#### TASK STATEMENT
Stop at the line that contains "I. Introduction". Until then, set down each line of the records exactly, beginning with the first, and skip pictures.

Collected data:
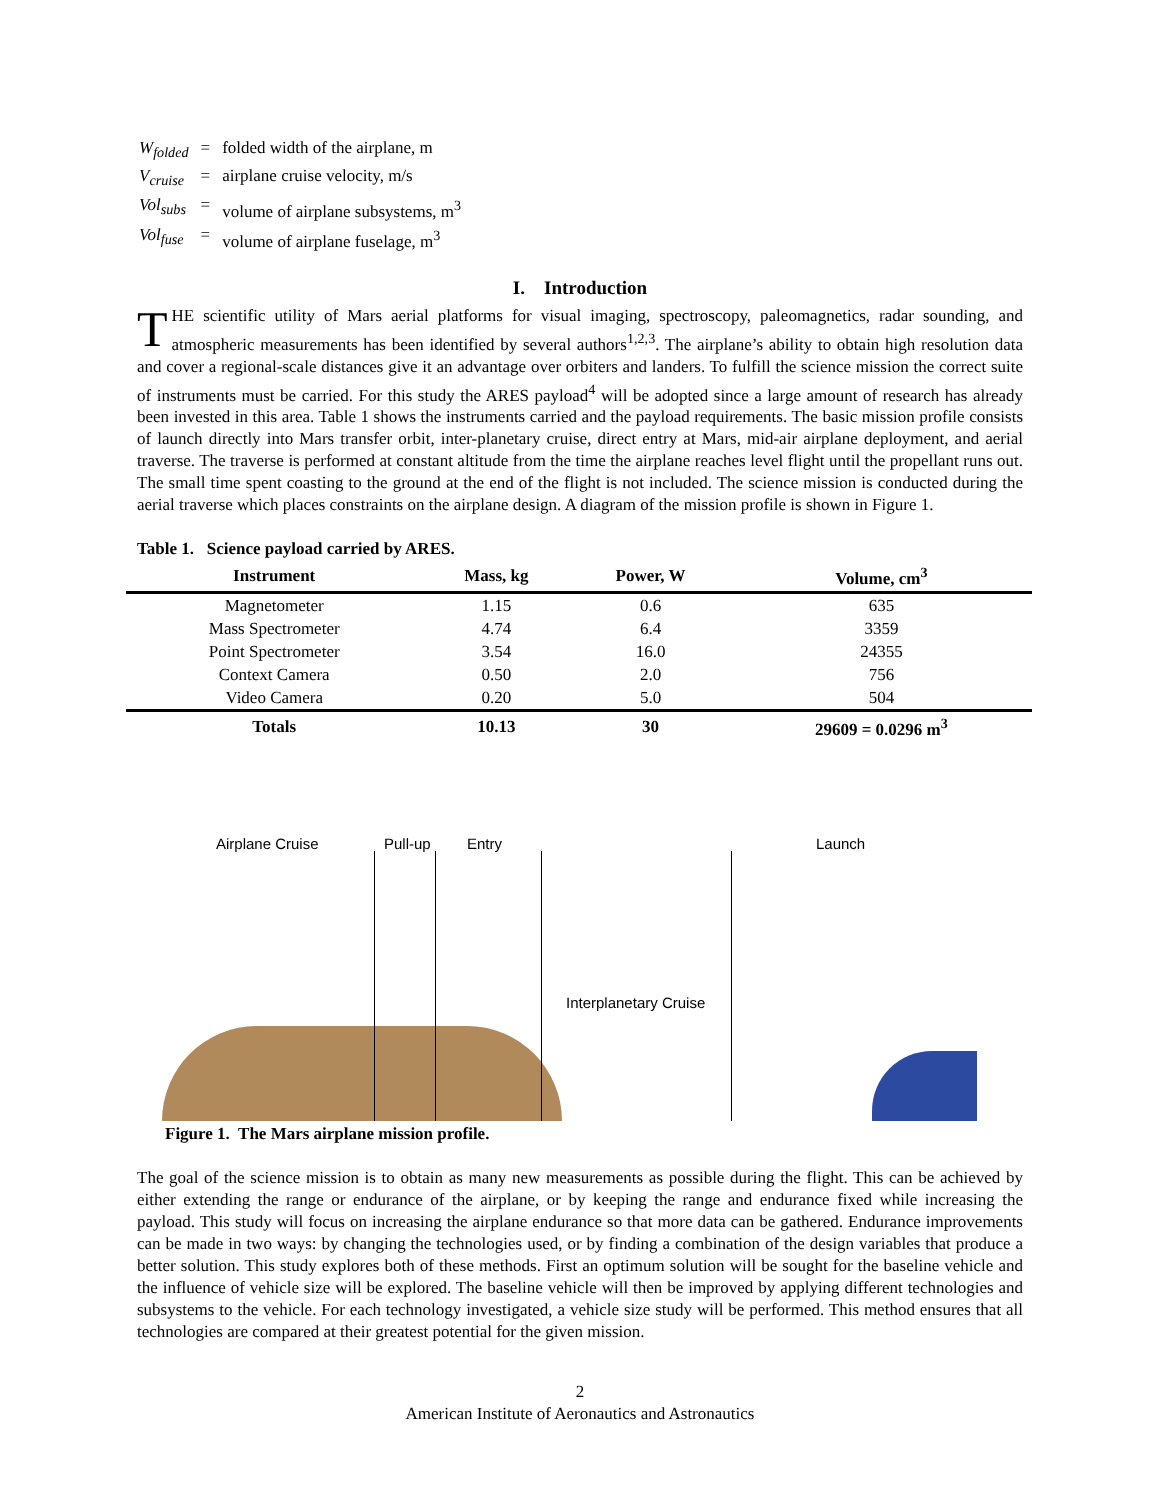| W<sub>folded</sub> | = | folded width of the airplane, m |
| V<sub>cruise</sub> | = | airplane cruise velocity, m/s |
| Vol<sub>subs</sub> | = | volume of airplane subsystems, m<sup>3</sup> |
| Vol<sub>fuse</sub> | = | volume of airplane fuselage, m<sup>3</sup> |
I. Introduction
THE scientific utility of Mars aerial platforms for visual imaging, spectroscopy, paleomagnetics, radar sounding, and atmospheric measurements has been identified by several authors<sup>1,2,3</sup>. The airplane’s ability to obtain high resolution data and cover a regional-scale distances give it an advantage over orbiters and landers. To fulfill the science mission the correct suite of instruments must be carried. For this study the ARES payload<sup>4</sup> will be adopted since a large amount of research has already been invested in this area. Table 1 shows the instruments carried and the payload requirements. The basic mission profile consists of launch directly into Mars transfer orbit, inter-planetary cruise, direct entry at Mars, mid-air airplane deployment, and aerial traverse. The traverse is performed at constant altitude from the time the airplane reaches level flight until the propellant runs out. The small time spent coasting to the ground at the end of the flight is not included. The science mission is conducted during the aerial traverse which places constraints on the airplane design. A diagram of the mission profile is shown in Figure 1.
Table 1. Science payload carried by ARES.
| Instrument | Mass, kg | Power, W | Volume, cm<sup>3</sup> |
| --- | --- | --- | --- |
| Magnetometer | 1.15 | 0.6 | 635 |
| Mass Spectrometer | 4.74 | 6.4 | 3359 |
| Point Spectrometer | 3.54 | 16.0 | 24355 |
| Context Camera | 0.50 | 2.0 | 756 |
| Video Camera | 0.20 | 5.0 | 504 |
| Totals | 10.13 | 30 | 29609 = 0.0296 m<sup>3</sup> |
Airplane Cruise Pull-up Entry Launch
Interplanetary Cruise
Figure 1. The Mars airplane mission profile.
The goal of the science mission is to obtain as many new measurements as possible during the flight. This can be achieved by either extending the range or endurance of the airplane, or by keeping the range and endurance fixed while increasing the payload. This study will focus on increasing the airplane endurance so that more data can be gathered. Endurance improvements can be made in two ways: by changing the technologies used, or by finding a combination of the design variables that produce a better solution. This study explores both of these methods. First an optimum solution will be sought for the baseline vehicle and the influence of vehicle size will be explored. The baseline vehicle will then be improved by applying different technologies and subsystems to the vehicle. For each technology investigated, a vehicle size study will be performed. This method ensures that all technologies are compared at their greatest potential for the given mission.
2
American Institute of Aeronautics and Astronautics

#### REPLY
| W<sub>folded</sub> | = | folded width of the airplane, m |
| V<sub>cruise</sub> | = | airplane cruise velocity, m/s |
| Vol<sub>subs</sub> | = | volume of airplane subsystems, m<sup>3</sup> |
| Vol<sub>fuse</sub> | = | volume of airplane fuselage, m<sup>3</sup> |
I. Introduction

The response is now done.